基于百度翻译的python爬虫示例
(今年java工作真难找啊,有广州java高级岗位招人的好心人麻烦推一下,拜谢。。)
花了一周时间,从零基础开始学习了python,学有所获之后,就总想爬些什么,不然感觉不得劲,所以花了一天时间整出了个百度翻译的爬虫示例,主要卡点花在了找token、sign以及调试请求上。代码有点乱,毕竟是demo,但是功能是实现了的。
import requests
import js2py
import re
from urllib.parse import urlencode
url = "https://fanyi.baidu.com/#zh/en/"
session = requests.session()
headers = {
'Content-Type': 'application/x-www-form-urlencoded',
'User-Agent': 'Mozilla/5.0 (iPhone; CPU iPhone OS 16_6 like Mac OS X) AppleWebKit/605.1.15 (KHTML, like Gecko) Version/16.6 Mobile/15E148 Safari/604.1',
}
cookies = {
'BAIDUID': '624820D8D9163F370A491E7CA70C23D4:SL=0:NR=10:FG=1',
}
response = session.get(url,headers=headers,cookies=cookies)

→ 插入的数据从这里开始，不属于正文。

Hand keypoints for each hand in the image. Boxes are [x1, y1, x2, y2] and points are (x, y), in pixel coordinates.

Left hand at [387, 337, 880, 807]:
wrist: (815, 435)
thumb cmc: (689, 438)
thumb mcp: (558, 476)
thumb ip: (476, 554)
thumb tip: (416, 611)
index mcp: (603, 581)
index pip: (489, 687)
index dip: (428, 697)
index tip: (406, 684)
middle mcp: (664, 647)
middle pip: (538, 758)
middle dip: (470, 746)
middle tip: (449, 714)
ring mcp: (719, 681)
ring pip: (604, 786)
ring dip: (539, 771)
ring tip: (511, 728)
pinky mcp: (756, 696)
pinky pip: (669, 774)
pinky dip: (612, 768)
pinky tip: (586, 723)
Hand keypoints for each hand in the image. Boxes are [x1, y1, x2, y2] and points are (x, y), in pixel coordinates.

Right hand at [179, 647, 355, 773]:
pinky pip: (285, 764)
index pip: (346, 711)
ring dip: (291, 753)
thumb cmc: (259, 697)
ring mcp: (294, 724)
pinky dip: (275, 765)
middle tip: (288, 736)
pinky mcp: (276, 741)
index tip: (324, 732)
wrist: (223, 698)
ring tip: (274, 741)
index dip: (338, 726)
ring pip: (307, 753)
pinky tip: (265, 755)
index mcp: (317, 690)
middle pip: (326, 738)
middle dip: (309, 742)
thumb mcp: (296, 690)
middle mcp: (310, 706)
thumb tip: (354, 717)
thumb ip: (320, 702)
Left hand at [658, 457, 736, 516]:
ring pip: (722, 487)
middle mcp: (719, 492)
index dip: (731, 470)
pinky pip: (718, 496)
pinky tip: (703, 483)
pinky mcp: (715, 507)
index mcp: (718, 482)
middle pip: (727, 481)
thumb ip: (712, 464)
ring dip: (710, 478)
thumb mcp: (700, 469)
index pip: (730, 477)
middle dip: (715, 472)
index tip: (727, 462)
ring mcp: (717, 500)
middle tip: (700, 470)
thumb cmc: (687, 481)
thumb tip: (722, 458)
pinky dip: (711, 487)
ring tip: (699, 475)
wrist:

print(dict(response.cookies))
with open('baidu.html', 'w') as f:
f.write(response.content.decode())
token_pattern = r"token:\s*'([a-f0-9]+)'"
token = re.search(token_pattern, response.content.decode()).group(1)
gtk_pattern = "gtk:\s*'([^']+)'"
gtk = re.search(gtk_pattern, response.content.decode()).group(1)
print(token)
print(gtk)
# 获取sign
context = js2py.EvalJs()
public_js = ""
with open('public.js', 'r') as f:
public_js += f.read()
context.execute(public_js)
context.wd = '好好学习,天天向上'
context.token = token
context.gtk = gtk
sug_response = session.post("https://fanyi.baidu.com/sug", data={'kw': context.wd}, headers=headers)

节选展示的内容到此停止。